■ Directions
Please find every line in the records below that contains the word "kredytu" and copy each of those lines.

■ Records for this task
::::
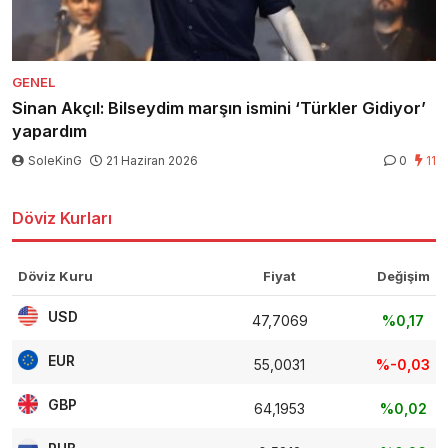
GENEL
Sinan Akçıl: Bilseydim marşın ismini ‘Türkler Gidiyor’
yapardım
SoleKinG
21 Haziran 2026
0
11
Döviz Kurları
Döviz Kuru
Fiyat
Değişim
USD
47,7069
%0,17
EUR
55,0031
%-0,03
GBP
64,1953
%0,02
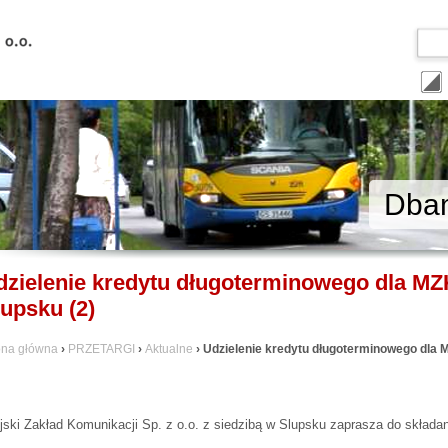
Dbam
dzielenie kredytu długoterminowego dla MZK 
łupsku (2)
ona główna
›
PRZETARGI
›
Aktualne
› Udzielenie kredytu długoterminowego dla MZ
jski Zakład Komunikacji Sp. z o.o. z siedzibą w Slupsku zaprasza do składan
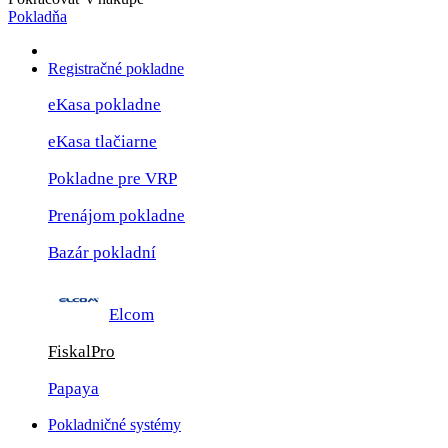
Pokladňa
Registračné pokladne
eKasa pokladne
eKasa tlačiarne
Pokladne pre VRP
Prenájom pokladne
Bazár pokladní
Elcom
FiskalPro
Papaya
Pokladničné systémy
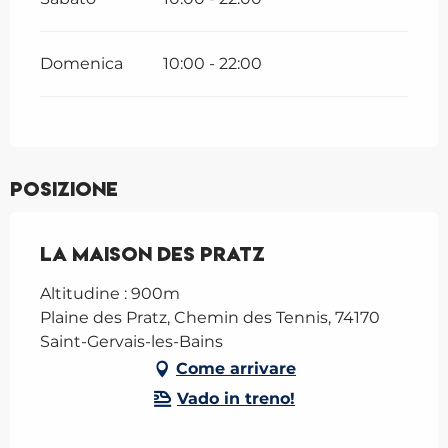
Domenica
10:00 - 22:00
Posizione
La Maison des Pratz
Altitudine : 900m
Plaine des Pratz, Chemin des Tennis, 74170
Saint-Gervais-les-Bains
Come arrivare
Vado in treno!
::::
■ Response box
dzielenie kredytu długoterminowego dla MZK 
› Udzielenie kredytu długoterminowego dla MZ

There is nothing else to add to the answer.